**WHAT IS REQUIRED:**
Repeat the data word for word. Do not include the pictures.

** Opening DATA SHOWN block **

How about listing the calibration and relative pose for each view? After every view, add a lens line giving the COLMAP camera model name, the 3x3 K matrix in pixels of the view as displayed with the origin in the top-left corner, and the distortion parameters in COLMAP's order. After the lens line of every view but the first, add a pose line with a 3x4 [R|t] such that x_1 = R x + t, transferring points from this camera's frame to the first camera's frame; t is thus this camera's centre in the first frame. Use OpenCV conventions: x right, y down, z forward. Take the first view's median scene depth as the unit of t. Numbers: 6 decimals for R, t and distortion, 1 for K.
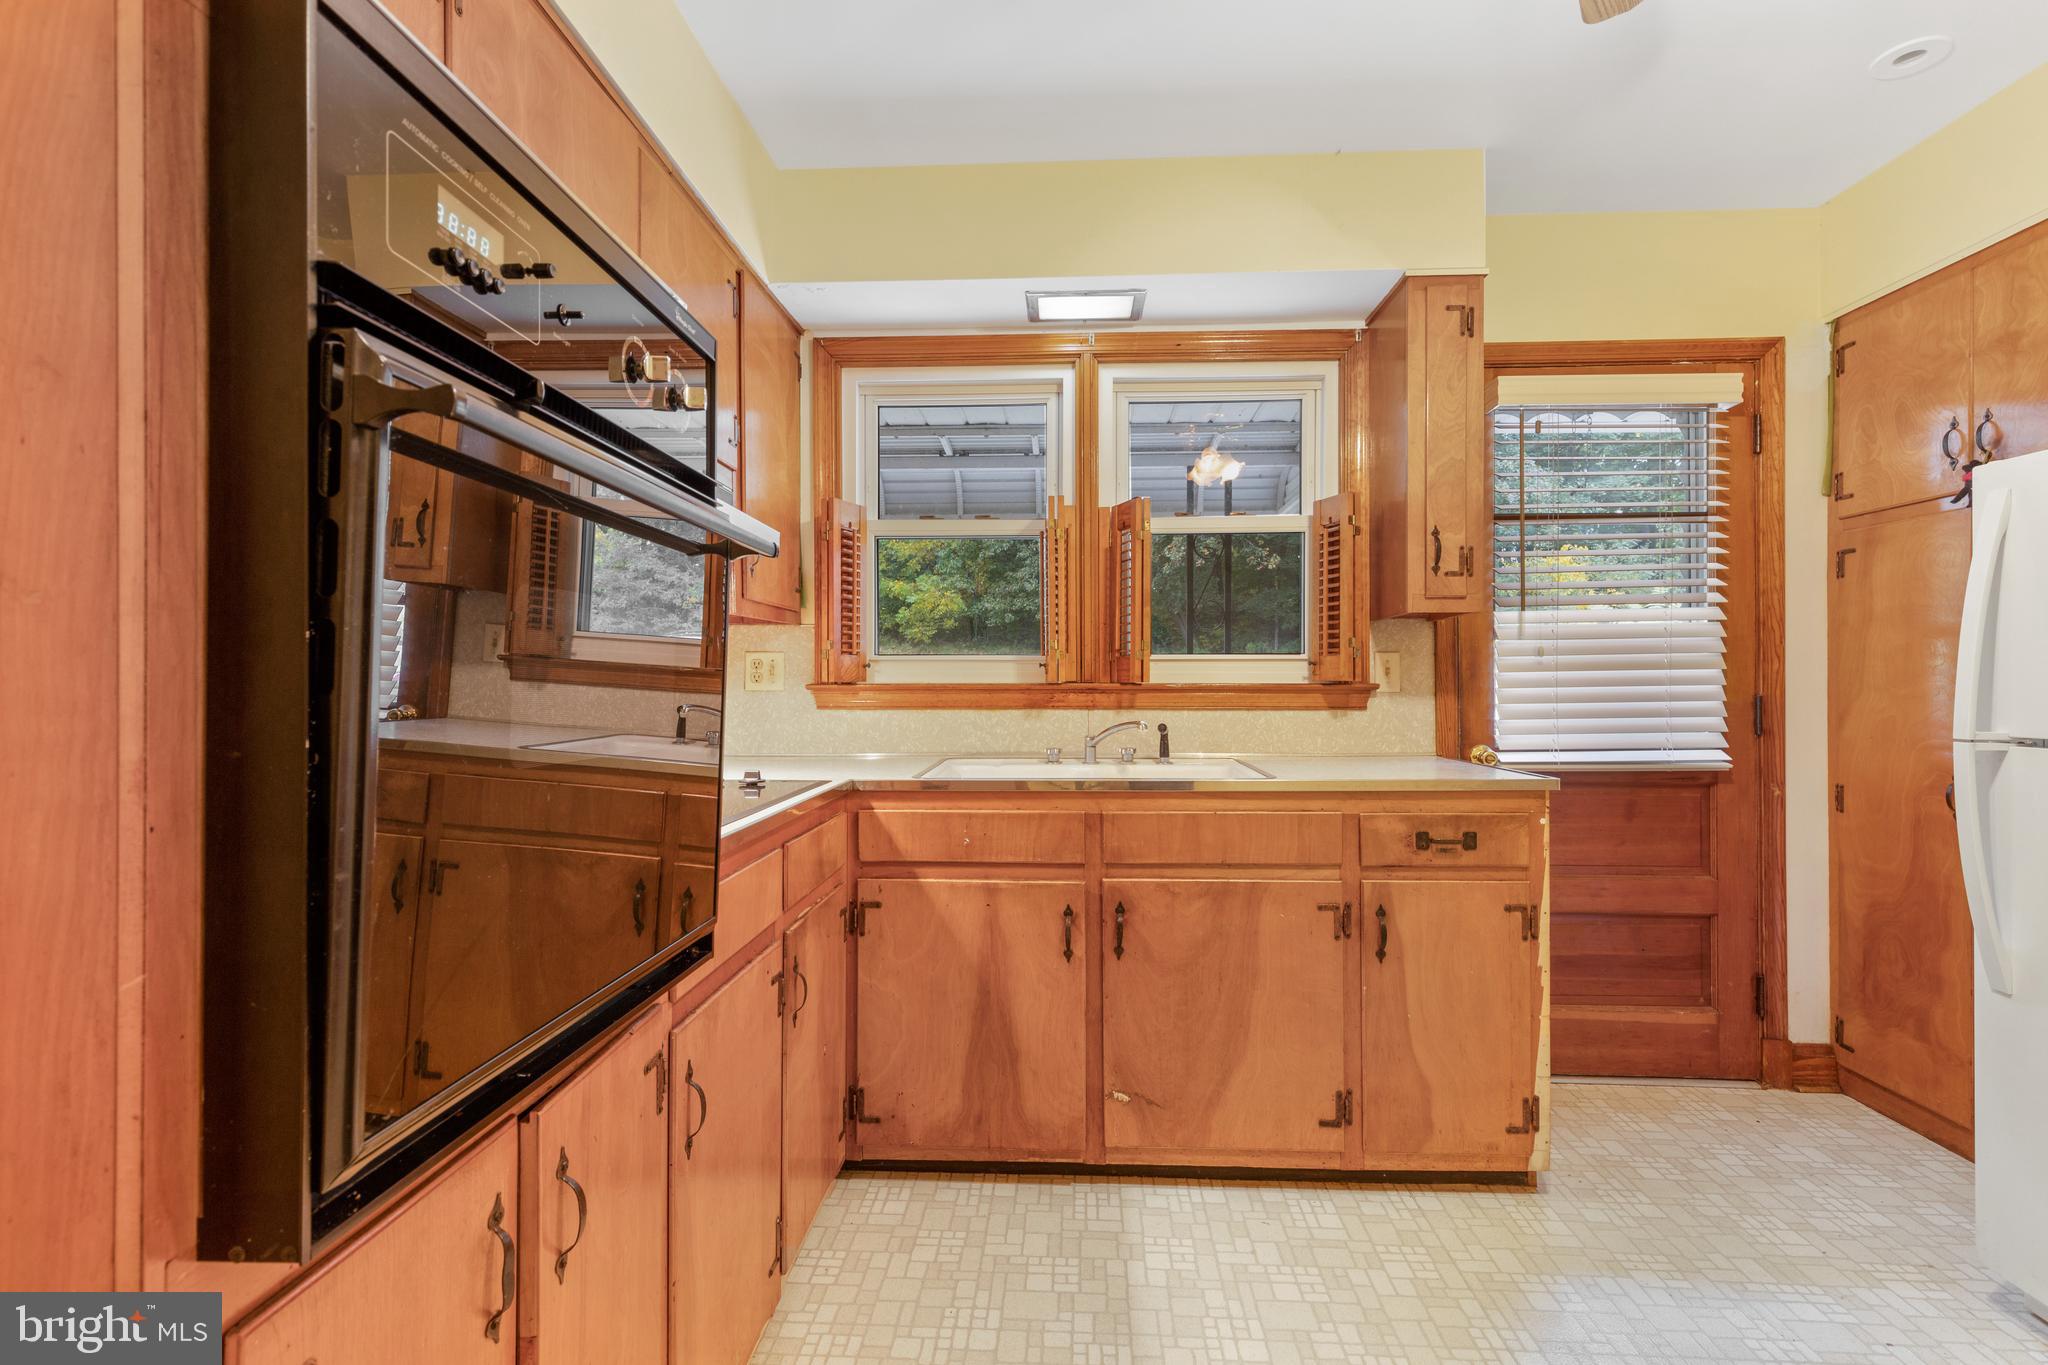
lens RADIAL K [[924.7, 0, 1032.6], [0, 924.7, 681.1], [0, 0, 1]] dist [0.004090, -0.000128]
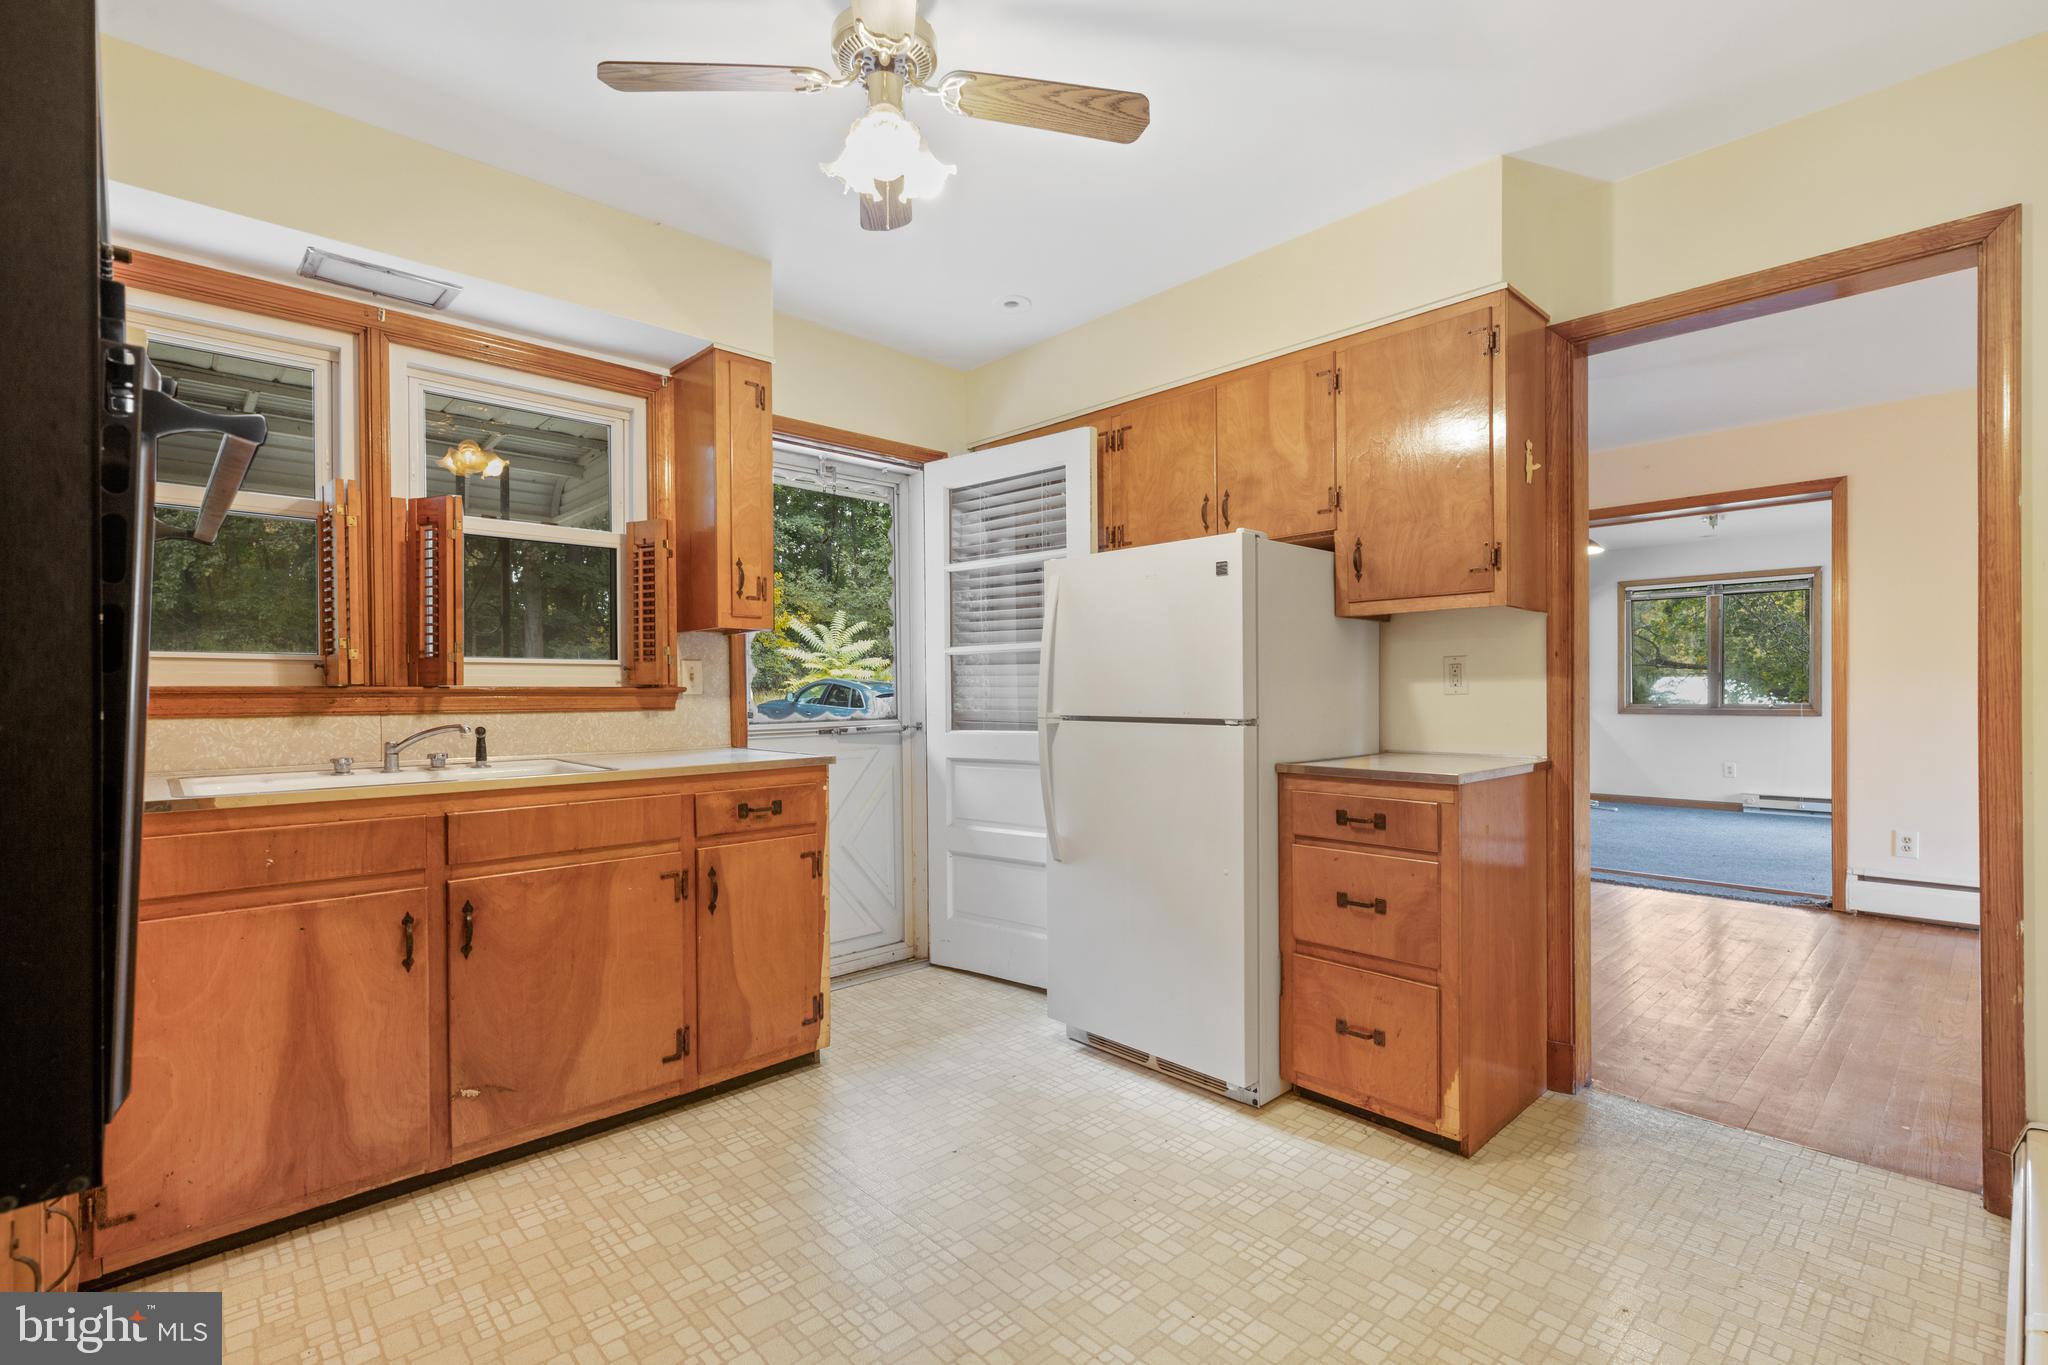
lens RADIAL K [[924.7, 0, 1032.6], [0, 924.7, 681.1], [0, 0, 1]] dist [0.004090, -0.000128]
pose [[0.689284, 0.006036, 0.724466, -0.215064], [0.002368, 0.999941, -0.010584, 0.010958], [-0.724488, 0.009011, 0.689229, -0.146763]]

** Closing DATA SHOWN block **

**EXERCISE ANSWER:**
How about listing the calibration and relative pose for each view? After every view, add a lens line giving the COLMAP camera model name, the 3x3 K matrix in pixels of the view as displayed with the origin in the top-left corner, and the distortion parameters in COLMAP's order. After the lens line of every view but the first, add a pose line with a 3x4 [R|t] such that x_1 = R x + t, transferring points from this camera's frame to the first camera's frame; t is thus this camera's centre in the first frame. Use OpenCV conventions: x right, y down, z forward. Take the first view's median scene depth as the unit of t. Numbers: 6 decimals for R, t and distortion, 1 for K.
lens RADIAL K [[924.7, 0, 1032.6], [0, 924.7, 681.1], [0, 0, 1]] dist [0.004090, -0.000128]
lens RADIAL K [[924.7, 0, 1032.6], [0, 924.7, 681.1], [0, 0, 1]] dist [0.004090, -0.000128]
pose [[0.689284, 0.006036, 0.724466, -0.215064], [0.002368, 0.999941, -0.010584, 0.010958], [-0.724488, 0.009011, 0.689229, -0.146763]]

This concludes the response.